Freitag, 6. Juli 2007

Zwei ältere Männer


Es ist noch nachzutragen, daß ich Bülent Güray wiedergesehen habe. Er war 1971 der eigentliche Leiter der Leute von „AIESEC“, die damals für etwa 50 Studenten aus allen Ländern der Welt Praktika in Istanbul organisiert haben. Die meisten davon erinnern sich an ihn als den Mann mit „I have to make an announcement“, mit dem er seine immer präzisen Ansagen im Reisebus ankündigte. Er war später auch in Deutschland und dort ein häufiger und gerne gesehener Gast bei meinen und Christianes Eltern.

Erstaunt war ich, zu sehen, wieviel sein Leben mit meinem gemeinsam hat. Schon die Äußerlichkeiten waren gleich - als wir uns in seinem Büro wiedersahen, trug er dieselbe hellgelbe Sommerhose wie ich und ein blaues Hemd mit geknöpftem Kragen „button down“ dazu, ich auch. Sein Büro hat wie meines Platz für etwa acht bis zehn Leute, liegt wie meines in der Innenstadt, wobei allerdings für Kenner Istanbuls der Straßenname „Vali Konağı Caddesi“ schon sehr viel mehr nach Kurfürstendamm klingt als der Name meiner Alleestraße in Remscheid. In seinem Haus ist unten Starbucks drin, das macht den Unterschied deutlich.

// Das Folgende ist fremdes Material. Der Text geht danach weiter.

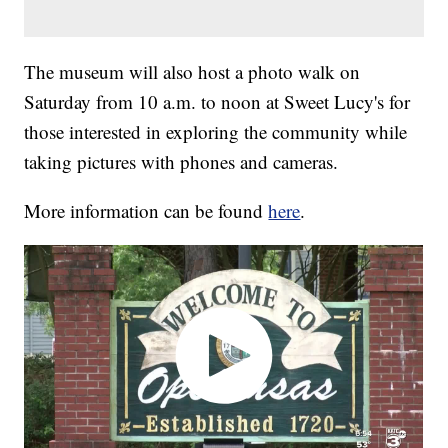
The museum will also host a photo walk on
Saturday from 10 a.m. to noon at Sweet Lucy's for
those interested in exploring the community while
taking pictures with phones and cameras.
More information can be found
here
.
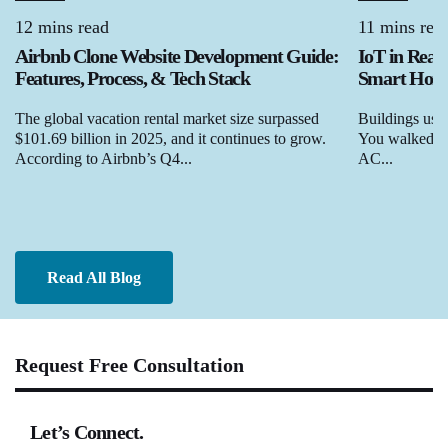
12 mins read
11 mins rea
Airbnb Clone Website Development Guide:
IoT in Real
Features, Process, & Tech Stack
Smart Homes
The global vacation rental market size surpassed
Buildings used
$101.69 billion in 2025, and it continues to grow.
You walked in,
According to Airbnb’s Q4...
AC...
Read All Blog
Request Free Consultation
Let’s Connect.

Bülent ist am 11. März 1949 geboren, zwei Monate nach mir, wie ich hat er den Bart abrasiert, das Haar kurz und grau, er nimmt in etwa dieselbe Tabletten für bzw. gegen Herz, Kreislauf und hohen Blutdruck wie ich, ist seit der Jugendzeit mit derselben Frau verheiratet, muß unermüdlich arbeiten wie ich und hat Kinder (zwei), die im Leben gut vorankommen.

Anders als ich ist er Mitglied der Rotarier, aber immerhin haben die mich ebenfalls irgendwann einmal eingeladen (ich habe ihnen aber abgesagt, weil ich den Eindruck hatte, meiner Baptistengemeinde das schuldig zu sein, was die Rotarier von ihren Leuten fordern).

Auch raucht Bülent anders als ich immer noch bzw. wieder. Er hat aus Schreck über den plötzlichen Herztod seines einzigen, jüngeren Bruders Lewent vor wenigen Monaten das Rauchen wieder angefangen. Natürlich habe ich versucht, ihm das auszureden.

Er und seine Frau Defne haben uns zu einem wunderbaren Abend in einem noblen Restaurant mit Blick über den Bosporus eingeladen. Am Ende erzählte er, an mir habe ihm das Interesse an anderen Leuten gefallen, daß ich damals Türkisch gelernt habe und Tavla spielen konnte. Ich denke, auch zwischen ihm und mir gibt es das heimliche Einverständnis, das zwischen geborenen Enthusiasten herrscht.